In the do-it-yourself realm, dietary adjustments may make a big difference. Resveratrol in wine may reduce the growth of endometriosis, according to a 2009 American College of Obstetricians and Gynecologists study. Omega-3 fatty acids have anti-inflammatory properties, so eating salmon and other fatty fish that contain them is key. Researchers believe the lycopene in tomatoes may stop the production of proteins that contribute to endometrial adhesions, and some studies suggest that flavones in celery and parsley can inhibit aromatase. Vegetables like broccoli, cabbage, and bok choy contain compounds called indoles, which might improve the body's ability to moderate estrogen levels, and flaxseeds are high in lignans and fiber, which studies show may also ease estrogen-related conditions. What to avoid? Red meat: Women who ate it at least daily had twice the risk for endometriosis as those who ate three or fewer servings per week, according to research done at the University of Milan. Some experts attribute the link to the high levels of PCBs that can accumulate in animal fat via contaminated feed, which in turn may trigger symptoms by altering hormone functions and the immune system.

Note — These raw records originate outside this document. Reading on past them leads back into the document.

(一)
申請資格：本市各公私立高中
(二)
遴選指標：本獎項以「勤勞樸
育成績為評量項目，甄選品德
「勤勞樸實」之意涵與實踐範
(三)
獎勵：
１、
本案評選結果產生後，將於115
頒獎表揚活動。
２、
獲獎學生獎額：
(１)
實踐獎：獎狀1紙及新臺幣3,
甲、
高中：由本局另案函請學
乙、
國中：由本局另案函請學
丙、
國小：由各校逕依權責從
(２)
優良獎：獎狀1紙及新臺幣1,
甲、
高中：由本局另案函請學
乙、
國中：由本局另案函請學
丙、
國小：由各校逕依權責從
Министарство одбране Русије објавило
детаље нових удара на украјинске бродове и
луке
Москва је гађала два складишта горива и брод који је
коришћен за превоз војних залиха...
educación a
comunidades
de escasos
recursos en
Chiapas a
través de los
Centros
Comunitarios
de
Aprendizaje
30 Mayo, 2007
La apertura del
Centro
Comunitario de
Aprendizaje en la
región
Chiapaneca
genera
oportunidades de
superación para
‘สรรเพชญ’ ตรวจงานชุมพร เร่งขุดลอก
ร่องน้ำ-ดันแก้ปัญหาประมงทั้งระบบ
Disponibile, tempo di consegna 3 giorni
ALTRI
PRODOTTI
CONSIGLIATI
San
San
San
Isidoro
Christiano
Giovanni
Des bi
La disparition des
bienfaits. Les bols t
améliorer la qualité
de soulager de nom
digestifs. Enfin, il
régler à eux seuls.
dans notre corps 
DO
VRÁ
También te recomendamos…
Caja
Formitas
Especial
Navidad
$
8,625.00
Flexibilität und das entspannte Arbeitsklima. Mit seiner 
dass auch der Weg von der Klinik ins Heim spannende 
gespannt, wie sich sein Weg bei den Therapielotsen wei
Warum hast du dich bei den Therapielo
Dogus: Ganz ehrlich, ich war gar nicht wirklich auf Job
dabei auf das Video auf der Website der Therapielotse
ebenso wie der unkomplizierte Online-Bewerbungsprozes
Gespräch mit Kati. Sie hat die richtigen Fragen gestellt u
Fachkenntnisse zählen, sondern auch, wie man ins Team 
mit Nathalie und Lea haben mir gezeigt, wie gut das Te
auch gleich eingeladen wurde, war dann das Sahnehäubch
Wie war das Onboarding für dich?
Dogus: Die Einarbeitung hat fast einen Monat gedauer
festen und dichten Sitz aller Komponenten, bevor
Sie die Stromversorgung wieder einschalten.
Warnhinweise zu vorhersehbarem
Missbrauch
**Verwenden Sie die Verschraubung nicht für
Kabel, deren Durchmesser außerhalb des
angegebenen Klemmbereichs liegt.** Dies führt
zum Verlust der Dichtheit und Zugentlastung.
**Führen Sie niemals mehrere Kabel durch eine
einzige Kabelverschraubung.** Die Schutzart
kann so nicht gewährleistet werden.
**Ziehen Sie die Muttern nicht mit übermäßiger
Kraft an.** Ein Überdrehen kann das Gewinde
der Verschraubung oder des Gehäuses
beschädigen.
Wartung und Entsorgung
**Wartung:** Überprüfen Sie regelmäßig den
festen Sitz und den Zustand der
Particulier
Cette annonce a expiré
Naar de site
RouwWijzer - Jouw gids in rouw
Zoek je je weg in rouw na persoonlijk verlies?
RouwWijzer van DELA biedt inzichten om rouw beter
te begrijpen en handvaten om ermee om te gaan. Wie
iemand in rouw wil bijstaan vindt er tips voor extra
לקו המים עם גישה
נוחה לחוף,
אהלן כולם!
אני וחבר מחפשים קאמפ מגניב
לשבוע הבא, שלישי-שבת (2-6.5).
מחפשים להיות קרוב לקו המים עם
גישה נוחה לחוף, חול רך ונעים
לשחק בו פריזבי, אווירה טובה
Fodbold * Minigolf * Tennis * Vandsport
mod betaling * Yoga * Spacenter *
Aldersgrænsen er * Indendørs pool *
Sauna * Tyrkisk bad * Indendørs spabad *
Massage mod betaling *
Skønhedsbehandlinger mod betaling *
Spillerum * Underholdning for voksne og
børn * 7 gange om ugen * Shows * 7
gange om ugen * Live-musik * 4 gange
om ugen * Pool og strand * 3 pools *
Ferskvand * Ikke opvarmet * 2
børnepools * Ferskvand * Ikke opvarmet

This is the place I now find myself, after finally being diagnosed and treated. Scott and I are trying for a baby, with the bonus that pregnancy may suppress my endometriosis symptoms. In the meantime, I continue to exercise, see an acupuncturist, and follow an anti-inflammation diet to manage my condition. I'm also eating plenty of Thai food again -- bring on the salmon and bok choy!